__Requirement__. Lay out the data below as a Markdown table with the columns Row and Entry, one line per row and blank lines left out. Include everything from the start of the data down through the line containing "order: Lepidoptera", and leave the pictures out.

__Stored rows__.
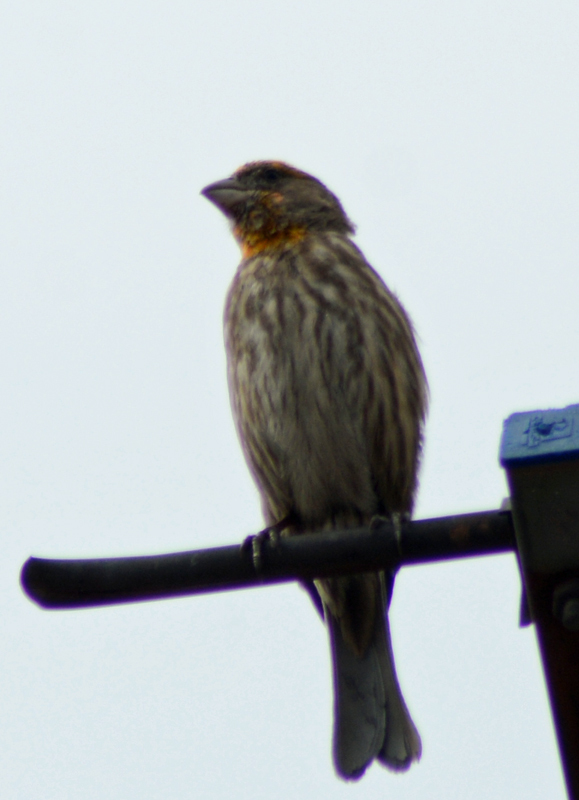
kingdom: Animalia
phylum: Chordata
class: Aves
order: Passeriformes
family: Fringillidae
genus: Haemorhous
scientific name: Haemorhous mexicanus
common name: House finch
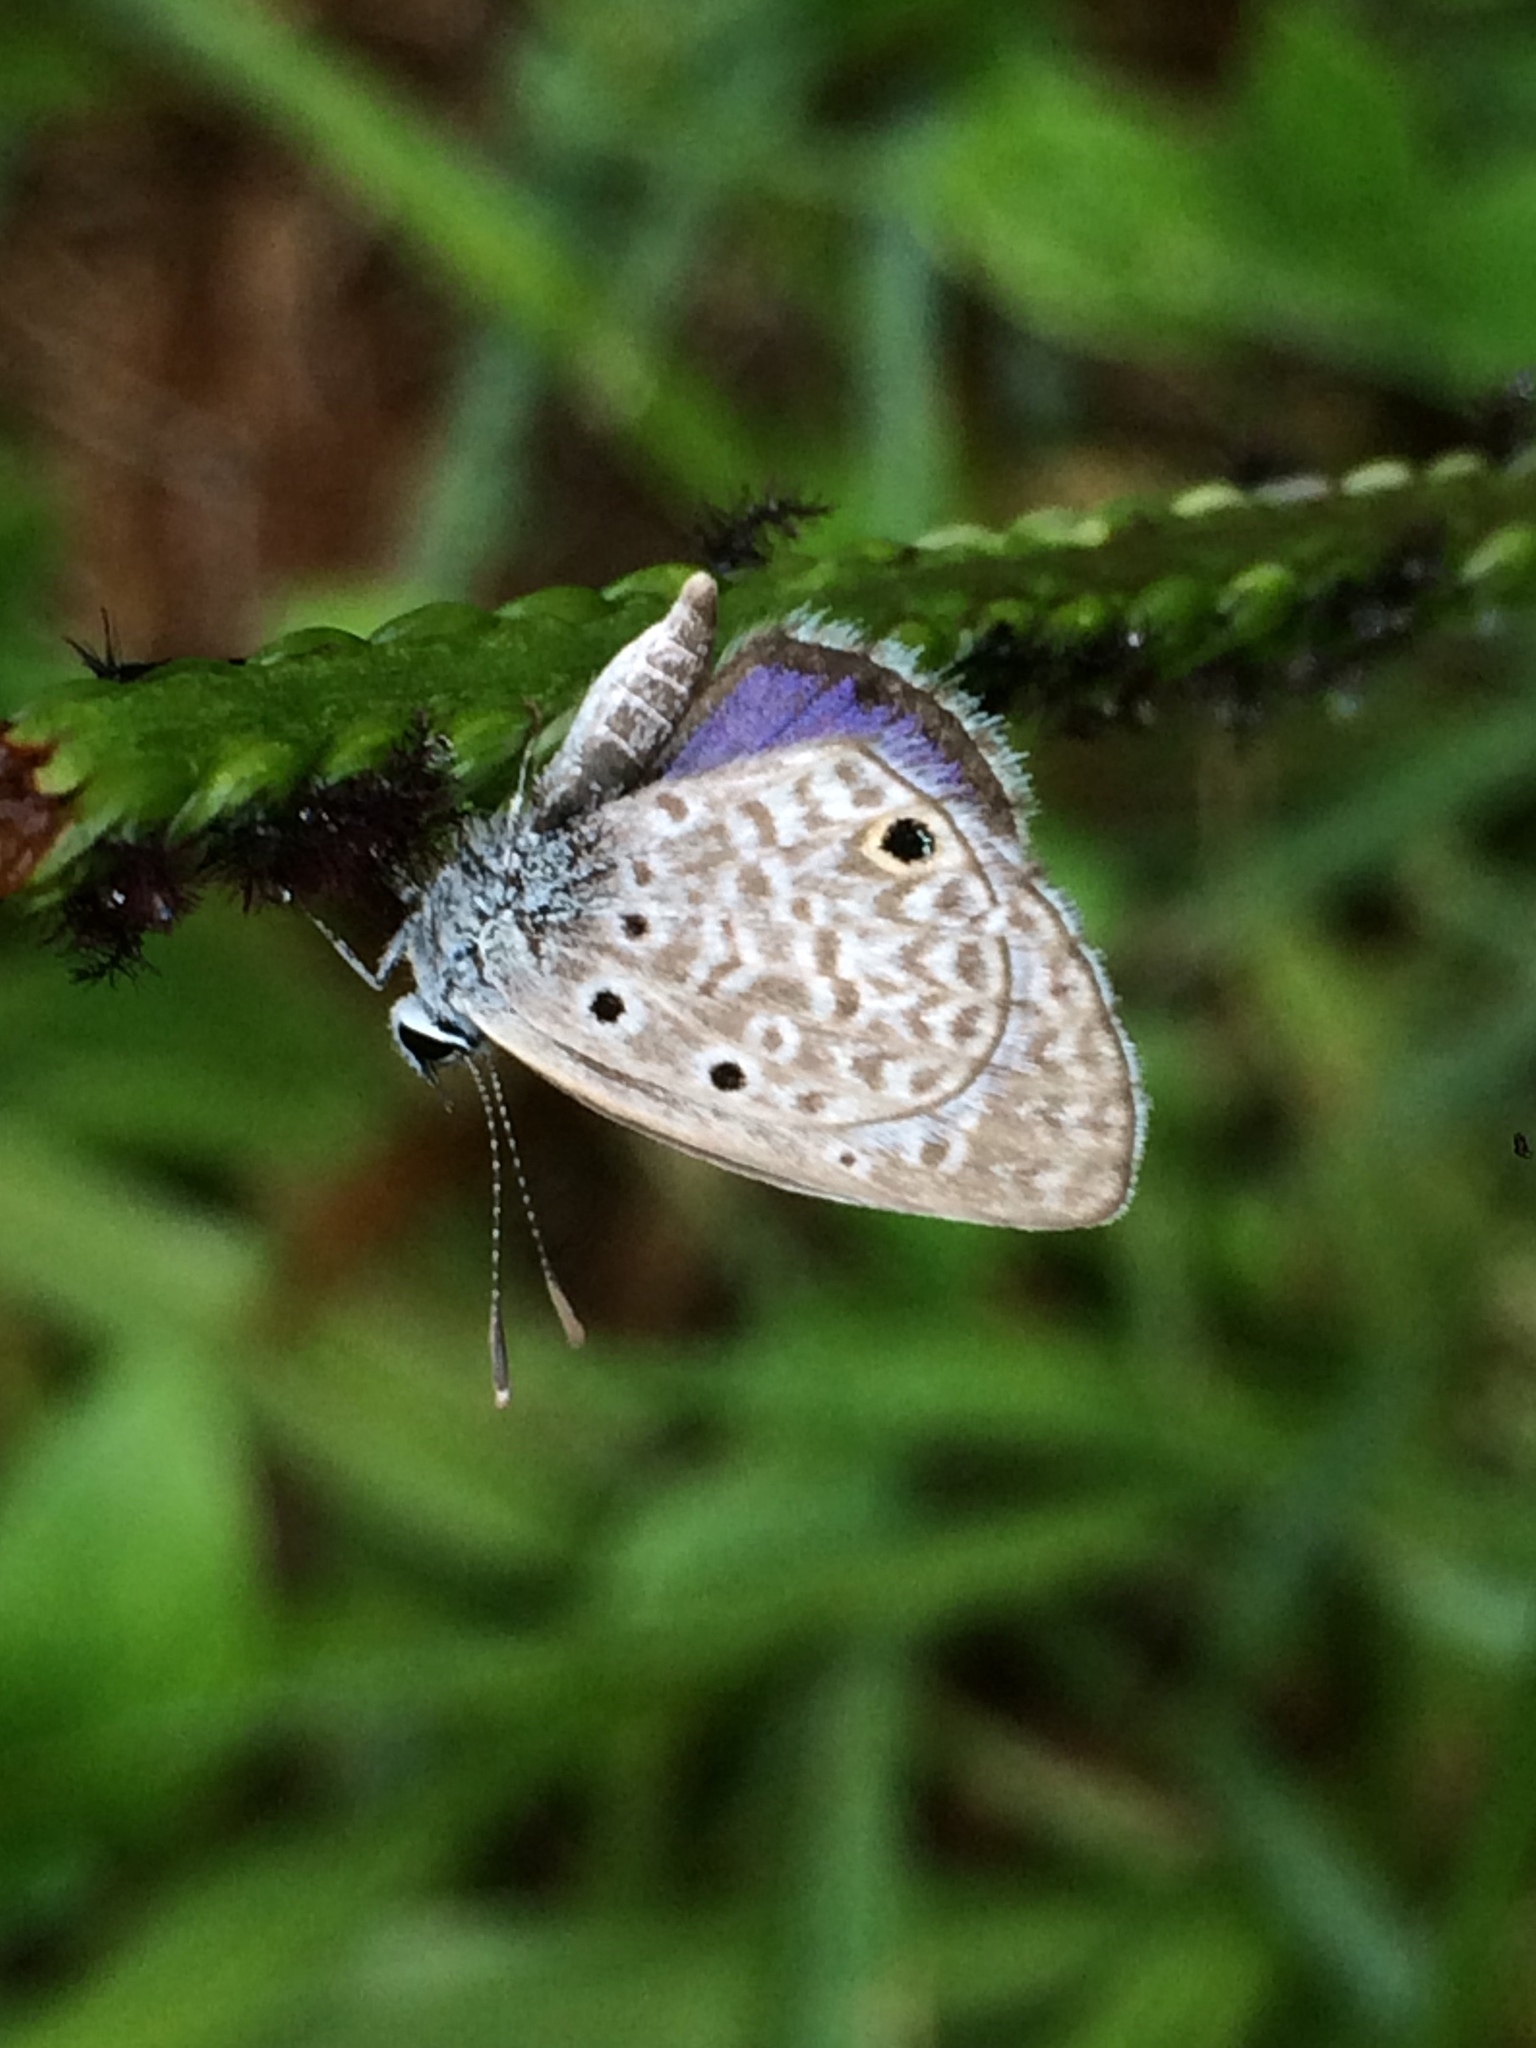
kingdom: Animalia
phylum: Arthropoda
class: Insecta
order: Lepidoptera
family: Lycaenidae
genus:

__Solved problem__.
| Row | Entry |
|---|---|
| 1 | kingdom: Animalia |
| 2 | phylum: Chordata |
| 3 | class: Aves |
| 4 | order: Passeriformes |
| 5 | family: Fringillidae |
| 6 | genus: Haemorhous |
| 7 | scientific name: Haemorhous mexicanus |
| 8 | common name: House finch |
| 9 | kingdom: Animalia |
| 10 | phylum: Arthropoda |
| 11 | class: Insecta |
| 12 | order: Lepidoptera |